Menno Simons (1496-1561) was a Catholic priest from Friesland in what is now the Netherlands, but in his time was ruled by Spain. He was born in a town called Witmarsum, while his peasant father owned and farmed land in neighbouring Pingjum. His education was poor; while he was taught Latin and some Greek and the Latin Fathers, he had not read the Bible when ordained in 1515.
Assigned to the church in Pingjum as curate in 1524, he was not unaffected by the furore that Luther and his fellows aroused. Searching the Scriptures himself in 1526-27, Fr Simons decided that there was no biblical warrant for the Real Presence. Nevertheless, he did not then officially break with the Church.
The Protestant revolt produced many different heresies. But the most radical were the Anabaptists, who denied the Real Presence and infant baptism. Many also rejected any sort of temporal authority, which got them into trouble with authorities of all persuasions. Hearing of the execution of some of these, Fr Simons – who had never heard of rebaptism before – once more looked over the Bible with a view to determining whether they were right. He decided that there was no warrant for infant baptism in Scriptures.
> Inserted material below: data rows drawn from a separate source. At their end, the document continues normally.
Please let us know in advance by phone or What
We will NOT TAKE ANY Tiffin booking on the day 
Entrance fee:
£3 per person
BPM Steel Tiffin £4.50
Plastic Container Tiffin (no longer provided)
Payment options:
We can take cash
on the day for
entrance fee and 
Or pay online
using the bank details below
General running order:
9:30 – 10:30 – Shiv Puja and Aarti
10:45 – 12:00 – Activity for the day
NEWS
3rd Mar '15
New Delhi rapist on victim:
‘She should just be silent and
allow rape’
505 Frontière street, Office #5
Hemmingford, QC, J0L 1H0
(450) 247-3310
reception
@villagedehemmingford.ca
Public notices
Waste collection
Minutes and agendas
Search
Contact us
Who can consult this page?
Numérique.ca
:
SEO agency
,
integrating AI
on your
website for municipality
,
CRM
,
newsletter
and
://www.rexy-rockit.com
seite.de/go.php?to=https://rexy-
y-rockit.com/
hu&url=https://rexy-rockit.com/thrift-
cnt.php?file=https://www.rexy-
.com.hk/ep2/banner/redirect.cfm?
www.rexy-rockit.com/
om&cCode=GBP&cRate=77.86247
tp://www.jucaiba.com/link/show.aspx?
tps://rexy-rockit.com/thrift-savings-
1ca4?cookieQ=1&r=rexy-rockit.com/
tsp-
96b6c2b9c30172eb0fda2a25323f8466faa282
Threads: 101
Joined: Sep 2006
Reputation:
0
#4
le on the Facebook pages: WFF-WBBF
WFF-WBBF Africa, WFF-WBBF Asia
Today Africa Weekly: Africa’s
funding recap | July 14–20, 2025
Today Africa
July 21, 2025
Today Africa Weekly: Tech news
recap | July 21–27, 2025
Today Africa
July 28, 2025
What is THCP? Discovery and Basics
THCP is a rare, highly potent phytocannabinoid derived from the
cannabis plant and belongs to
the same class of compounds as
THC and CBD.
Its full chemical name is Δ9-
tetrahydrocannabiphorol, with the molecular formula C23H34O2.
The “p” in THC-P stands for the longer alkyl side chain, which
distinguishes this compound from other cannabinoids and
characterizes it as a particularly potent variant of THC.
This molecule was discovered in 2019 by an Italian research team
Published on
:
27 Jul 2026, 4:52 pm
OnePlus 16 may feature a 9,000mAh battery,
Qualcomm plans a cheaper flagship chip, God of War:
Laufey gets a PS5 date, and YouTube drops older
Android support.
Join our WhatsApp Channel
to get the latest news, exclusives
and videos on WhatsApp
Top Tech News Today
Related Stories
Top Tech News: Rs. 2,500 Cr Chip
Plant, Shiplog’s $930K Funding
In the meantime, he was made pastor at Witmarsum. His brother having joined the Anabaptists and been slain fighting with them in 1535, Fr Simons officially threw off Church and priesthood on January 12 of the following year.
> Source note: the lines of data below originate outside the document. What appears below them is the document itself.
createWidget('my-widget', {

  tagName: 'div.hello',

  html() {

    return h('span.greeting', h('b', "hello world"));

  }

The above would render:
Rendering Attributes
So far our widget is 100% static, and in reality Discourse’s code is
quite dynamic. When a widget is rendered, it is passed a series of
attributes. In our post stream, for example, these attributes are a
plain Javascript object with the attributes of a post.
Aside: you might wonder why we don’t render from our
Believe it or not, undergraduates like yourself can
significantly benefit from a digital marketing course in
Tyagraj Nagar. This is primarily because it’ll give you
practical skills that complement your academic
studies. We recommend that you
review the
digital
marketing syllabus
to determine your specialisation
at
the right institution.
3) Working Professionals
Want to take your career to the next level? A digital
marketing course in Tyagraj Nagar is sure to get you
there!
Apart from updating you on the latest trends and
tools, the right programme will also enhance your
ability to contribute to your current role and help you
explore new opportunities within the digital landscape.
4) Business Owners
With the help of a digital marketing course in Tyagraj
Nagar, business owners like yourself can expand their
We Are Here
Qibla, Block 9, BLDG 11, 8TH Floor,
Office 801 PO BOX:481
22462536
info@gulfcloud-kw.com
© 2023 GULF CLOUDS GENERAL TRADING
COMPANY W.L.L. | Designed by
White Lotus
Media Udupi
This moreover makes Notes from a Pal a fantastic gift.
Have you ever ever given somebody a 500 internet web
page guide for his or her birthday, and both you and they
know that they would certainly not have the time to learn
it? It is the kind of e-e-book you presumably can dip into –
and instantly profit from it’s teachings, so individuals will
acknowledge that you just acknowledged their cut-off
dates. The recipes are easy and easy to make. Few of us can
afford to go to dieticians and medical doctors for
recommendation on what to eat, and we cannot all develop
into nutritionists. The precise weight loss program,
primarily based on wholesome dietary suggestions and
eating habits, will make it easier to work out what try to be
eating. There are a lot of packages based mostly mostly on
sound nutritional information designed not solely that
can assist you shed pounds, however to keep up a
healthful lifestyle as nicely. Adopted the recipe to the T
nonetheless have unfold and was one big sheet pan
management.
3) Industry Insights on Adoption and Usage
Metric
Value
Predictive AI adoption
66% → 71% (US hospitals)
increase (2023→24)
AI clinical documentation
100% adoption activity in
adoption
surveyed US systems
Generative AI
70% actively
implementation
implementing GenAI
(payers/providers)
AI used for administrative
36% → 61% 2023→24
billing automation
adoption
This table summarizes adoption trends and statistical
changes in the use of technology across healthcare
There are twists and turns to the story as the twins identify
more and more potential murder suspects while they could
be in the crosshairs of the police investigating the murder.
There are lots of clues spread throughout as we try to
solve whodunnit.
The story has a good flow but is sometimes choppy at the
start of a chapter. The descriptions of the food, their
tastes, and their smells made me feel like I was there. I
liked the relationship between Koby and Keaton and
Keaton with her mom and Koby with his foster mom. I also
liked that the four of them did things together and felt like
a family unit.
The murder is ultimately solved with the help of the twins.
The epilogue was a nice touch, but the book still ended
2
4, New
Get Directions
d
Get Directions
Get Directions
A pacifist by nature, Simons rapidly became the leading Anabaptist theologian in the Low Countries, Rhineland, and Switzerland through his writing and preaching. Under his guidance, the movement turned its back on the revolutionary violence that had marked its early years. Simons died quietly, but the movement lives on. Mennonites today range from conventional Protestants with an emphasis on peace – like the Quakers – to the Amish.